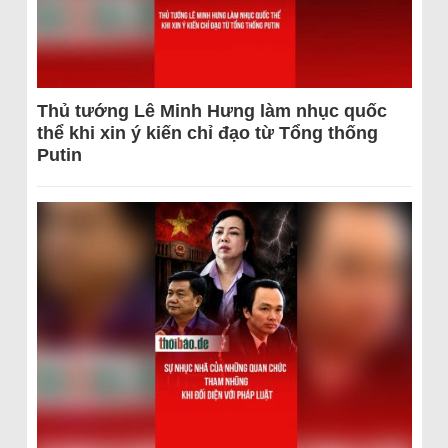
Thủ tướng Lê Minh Hưng làm nhục quốc
thể khi xin ý kiến chỉ đạo từ Tổng thống
Putin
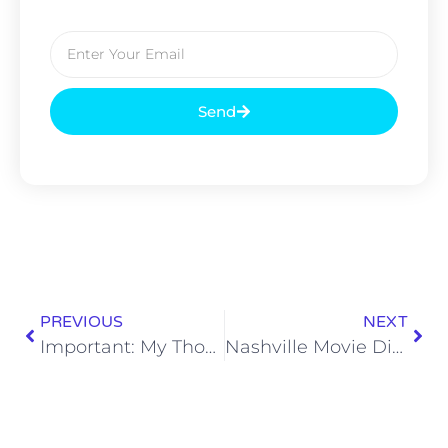
Send
PREVIOUS
NEXT
Important: My Thoughts on the Yankee Candle Rebrand
Nashville Movie Dispatch: Reviewing ‘Eddington’ and More!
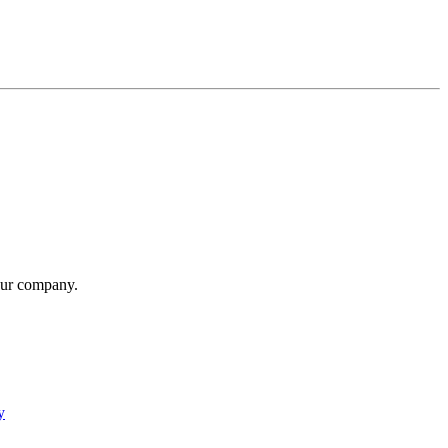
our company.
y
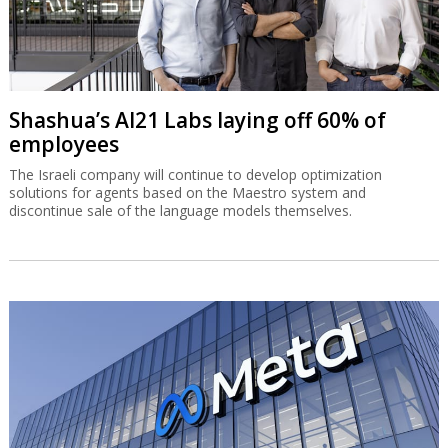
Shashua’s AI21 Labs laying off 60% of
employees
The Israeli company will continue to develop optimization
solutions for agents based on the Maestro system and
discontinue sale of the language models themselves.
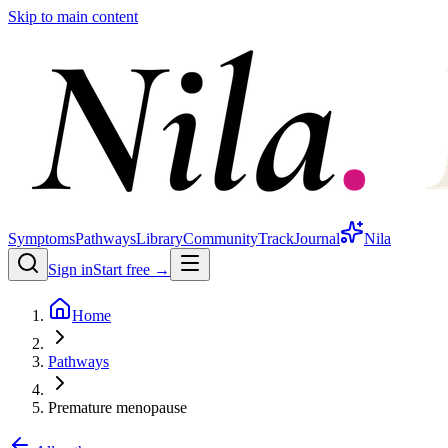
Skip to main content
Symptoms
Pathways
Library
Community
Track
Journal
Nila
Sign in
Start free →
Home
Pathways
Premature menopause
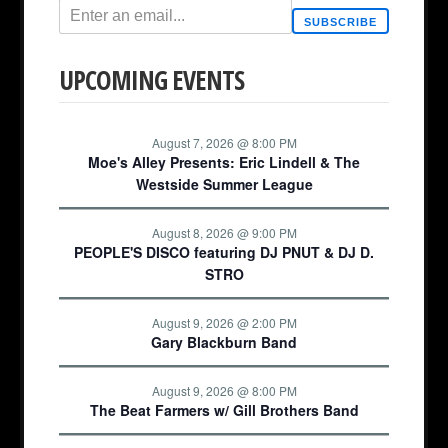
SUBSCRIBE
UPCOMING EVENTS
August 7, 2026 @ 8:00 PM
Moe's Alley Presents: Eric Lindell & The
Westside Summer League
August 8, 2026 @ 9:00 PM
PEOPLE'S DISCO featuring DJ PNUT & DJ D.
STRO
August 9, 2026 @ 2:00 PM
Gary Blackburn Band
August 9, 2026 @ 8:00 PM
The Beat Farmers w/ Gill Brothers Band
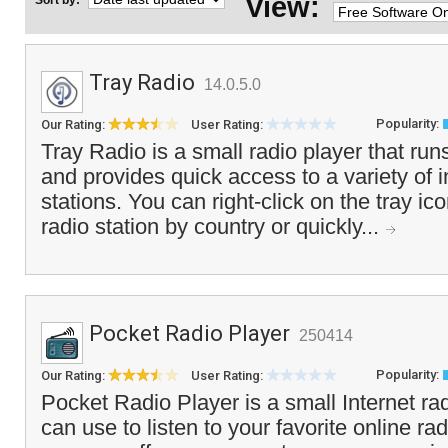
View:
Sort by:
Tray Radio
14.0.5.0
Popularity:
Our Rating:
User Rating:
Tray Radio is a small radio player that run
and provides quick access to a variety of i
stations. You can right-click on the tray ic
radio station by country or quickly...
Pocket Radio Player
250414
Popularity:
Our Rating:
User Rating:
Pocket Radio Player is a small Internet rad
can use to listen to your favorite online ra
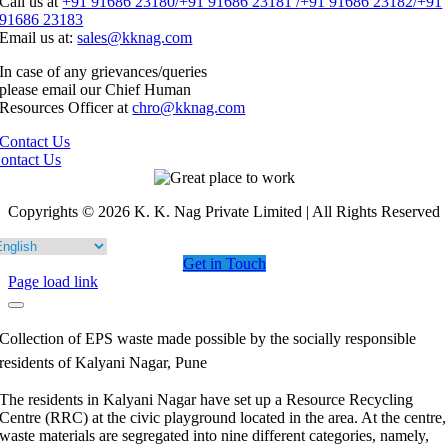
Call us at
+91 91686 23180/
+91 91686 23181 /
+91 91686 23182/
+91
91686 23183
Email us at:
sales@kknag.com
In case of any grievances/queries
please email our Chief Human
Resources Officer at
chro@kknag.com
Contact Us
ontact Us
Copyrights © 2026 K. K. Nag Private Limited | All Rights Reserved
Get in Touch
Page load link
Collection of EPS waste made possible by the socially responsible
residents of Kalyani Nagar, Pune
The residents in Kalyani Nagar have set up a Resource Recycling
Centre (RRC) at the civic playground located in the area. At the centre,
waste materials are segregated into nine different categories, namely,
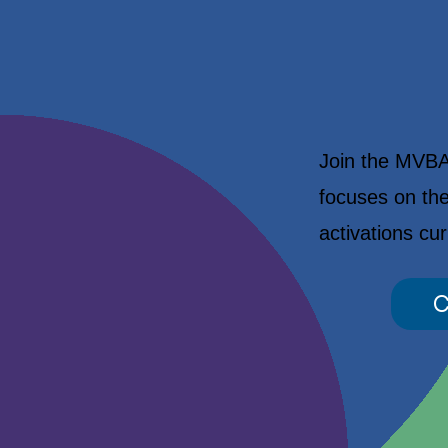
Join the MVBA 
focuses on the
activations cu
C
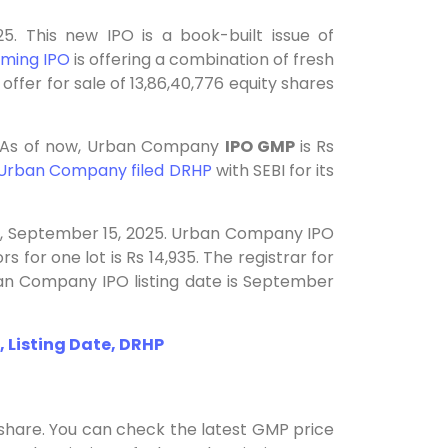
. This new IPO is a book-built issue of
ming IPO
is offering a combination of fresh
offer for sale of 13,86,40,776 equity shares
. As of now, Urban Company
IPO GMP
is Rs
Urban Company filed DRHP
with SEBI for its
y, September 15, 2025. Urban Company IPO
s for one lot is Rs 14,935. The registrar for
n Company IPO listing date is September
 Listing Date, DRHP
share. You can check the latest GMP price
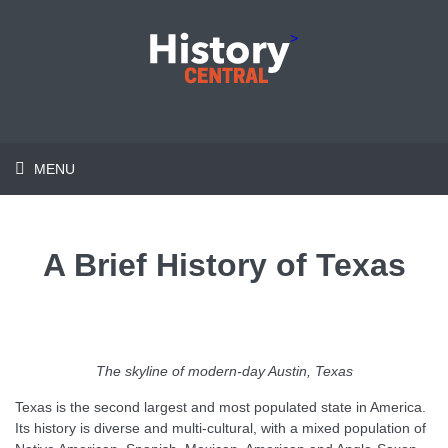
>
MENU
A Brief History of Texas
The skyline of
modern-day Austin, Texas
Texas is the second largest and most populated state in America.
Its history is diverse and multi-cultural, with a mixed population of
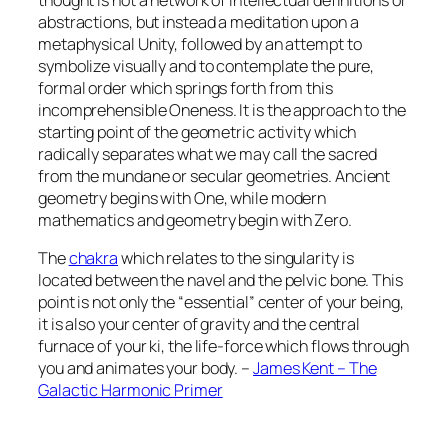
abstractions, but instead a meditation upon a
metaphysical Unity, followed by an attempt to
symbolize visually and to contemplate the pure,
formal order which springs forth from this
incomprehensible Oneness. It is the approach to the
starting point of the geometric activity which
radically separates what we may call the sacred
from the mundane or secular geometries. Ancient
geometry begins with One, while modern
mathematics and geometry begin with Zero.
The
chakra
which relates to the singularity is
located between the navel and the pelvic bone. This
point is not only the “essential” center of your being,
it is also your center of gravity and the central
furnace of your ki, the life-force which flows through
you and animates your body. –
James Kent – The
Galactic Harmonic Primer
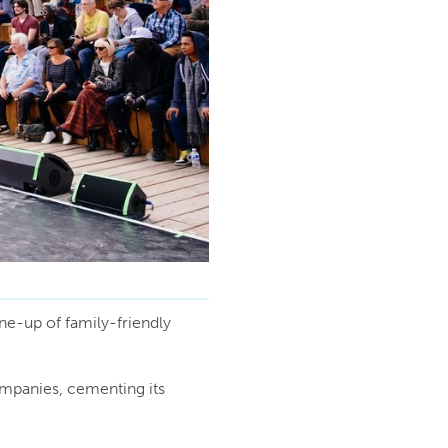
ine-up of family-friendly
mpanies, cementing its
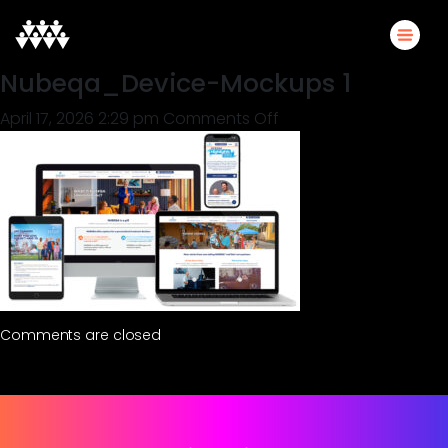
Nubeqa_Device-Mockups 1
on
April 17, 2026 2:29 pm
Comments Off
Nubeqa_Device-
Mockups
1
Comments are closed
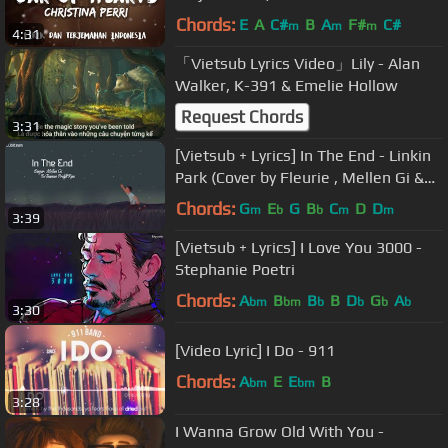
Chords:
E
A
C#
B
A
F#
C#
m
m
m
4:31
「Vietsub Lyrics Video」Lily - Alan
Walker, K-391 & Emelie Hollow
Request Chords
3:31
[Vietsub + Lyrics] In The End - Linkin
Park (Cover by Fleurie , Mellen Gi &
Tommee Profitt Remix)
Chords:
G
E
G
B
C
D
D
m
b
b
m
m
3:39
[Vietsub + Lyrics] I Love You 3000 -
Stephanie Poetri
Chords:
A
B
B
B
D
G
A
bm
bm
b
b
b
b
3:30
[Video Lyric] I Do - 911
Chords:
A
E
E
B
bm
bm
3:28
I Wanna Grow Old With You -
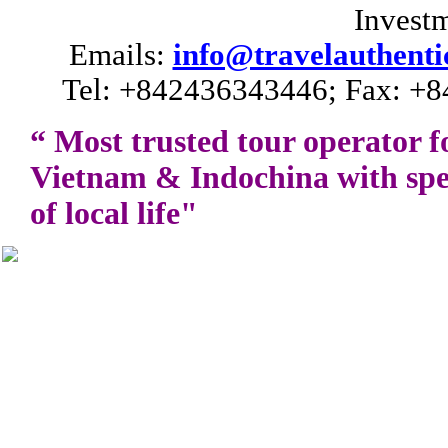
Invest
Emails:
info@travelauthenti
Tel: +842436343446; Fax: +8
“ Most trusted tour operator f
Vietnam
&
Indochina
with spe
of local life"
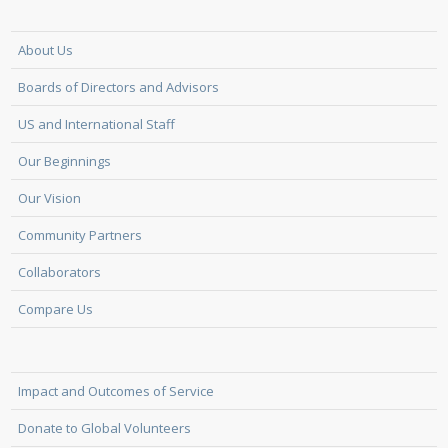
About Us
Boards of Directors and Advisors
US and International Staff
Our Beginnings
Our Vision
Community Partners
Collaborators
Compare Us
Impact and Outcomes of Service
Donate to Global Volunteers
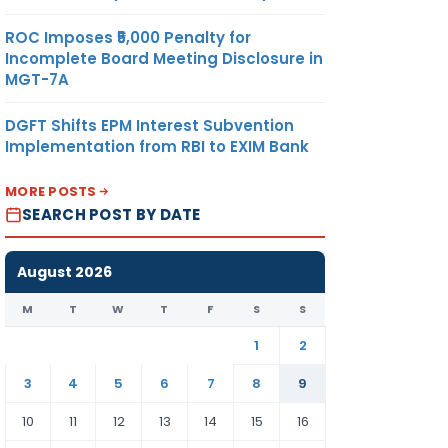
ROC Imposes ₹5,000 Penalty for
Incomplete Board Meeting Disclosure in
MGT-7A
DGFT Shifts EPM Interest Subvention
Implementation from RBI to EXIM Bank
MORE POSTS
SEARCH POST BY DATE
August 2026
M
T
W
T
F
S
S
1
2
3
4
5
6
7
8
9
10
11
12
13
14
15
16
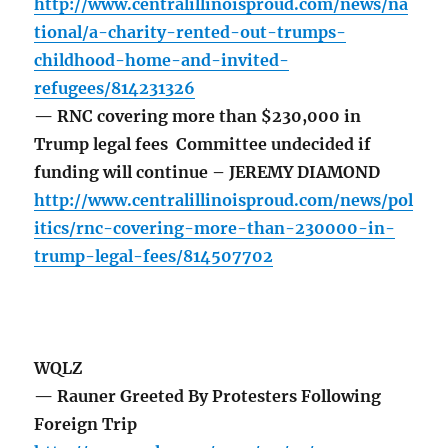
http://www.centralillinoisproud.com/news/na
tional/a-charity-rented-out-trumps-
childhood-home-and-invited-
refugees/814231326
— RNC covering more than $230,000 in
Trump legal fees Committee undecided if
funding will continue – JEREMY DIAMOND
http://www.centralillinoisproud.com/news/pol
itics/rnc-covering-more-than-230000-in-
trump-legal-fees/814507702
WQLZ
— Rauner Greeted By Protesters Following
Foreign Trip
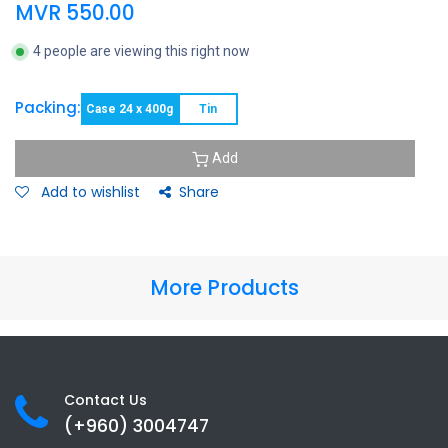
MVR
550.00
4 people are viewing this right now
Packing:
Case 24 x 400g
Tin
Add
Add to wishlist
Share
More Products
Contact Us
(+960) 3
004747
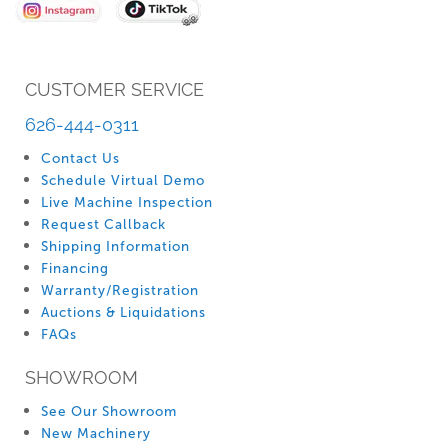
CUSTOMER SERVICE
626-444-0311
Contact Us
Schedule Virtual Demo
Live Machine Inspection
Request Callback
Shipping Information
Financing
Warranty/Registration
Auctions & Liquidations
FAQs
SHOWROOM
See Our Showroom
New Machinery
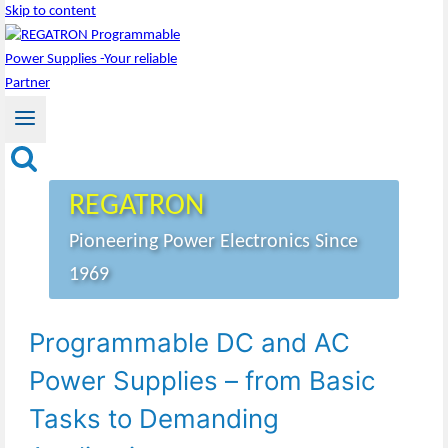
Skip to content
REGATRON
Pioneering Power Electronics Since
1969
Programmable DC and AC
Power Supplies – from Basic
Tasks to Demanding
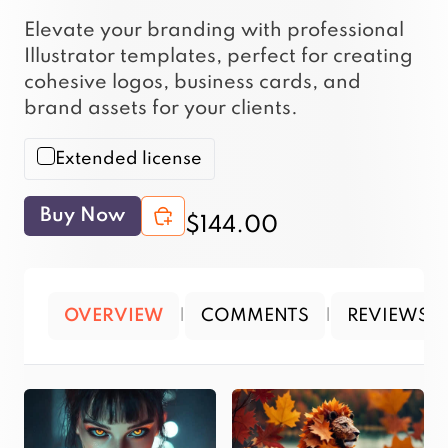
Elevate your branding with professional
Illustrator templates, perfect for creating
cohesive logos, business cards, and
brand assets for your clients.
Extended license
Buy Now
$144.00
OVERVIEW
|
COMMENTS
|
REVIEWS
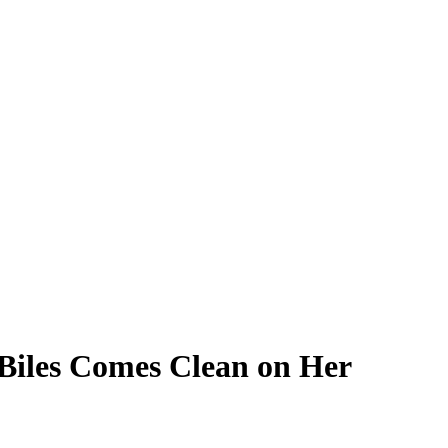
iles Comes Clean on Her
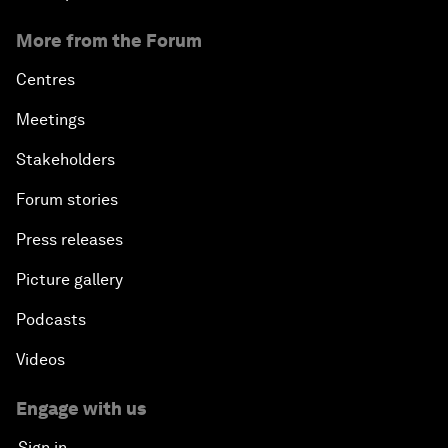
More from the Forum
Centres
Meetings
Stakeholders
Forum stories
Press releases
Picture gallery
Podcasts
Videos
Engage with us
Sign in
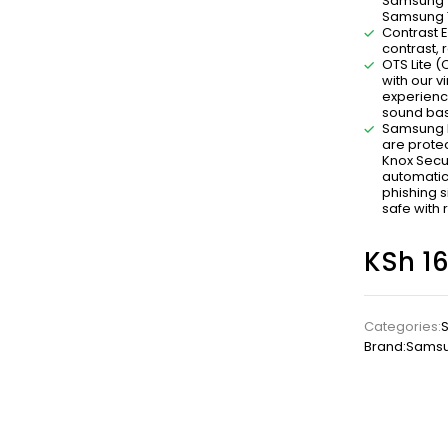
Samsung T
Samsung TV
Contrast E
contrast, 
OTS Lite 
with our v
experienc
sound bas
Samsung K
are prote
Knox Secu
automatic
phishing s
safe with 
KSh
16
Categories:
Brand:
Sams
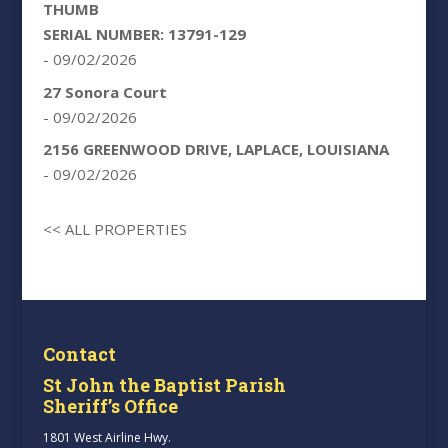
THUMB
SERIAL NUMBER: 13791-129
- 09/02/2026
27 Sonora Court
- 09/02/2026
2156 GREENWOOD DRIVE, LAPLACE, LOUISIANA
- 09/02/2026
<< ALL PROPERTIES
Contact
St John the Baptist Parish
Sheriff’s Office
1801 West Airline Hwy.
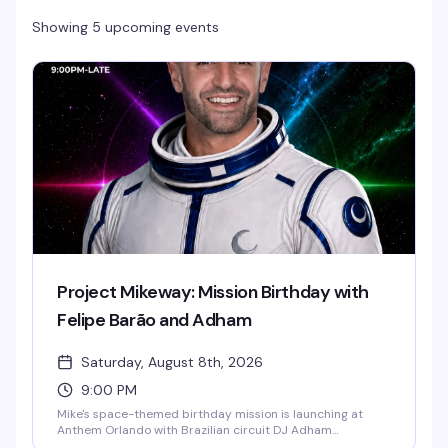
Showing 5 upcoming events
Project Mikeway: Mission Birthday with
Felipe Barão and Adham
Saturday, August 8th, 2026
9:00 PM
Mike's space-themed birthday mission is launching at
Anthem Orlando with Brazilian circuit DJ Adham
headlining and Felipe Barão opening the night. Expect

Instruction:
Pull each line that includes the word "fees" out of the material above.

Expected output:
Trump legal fees Committee undecided if
trump-legal-fees/814507702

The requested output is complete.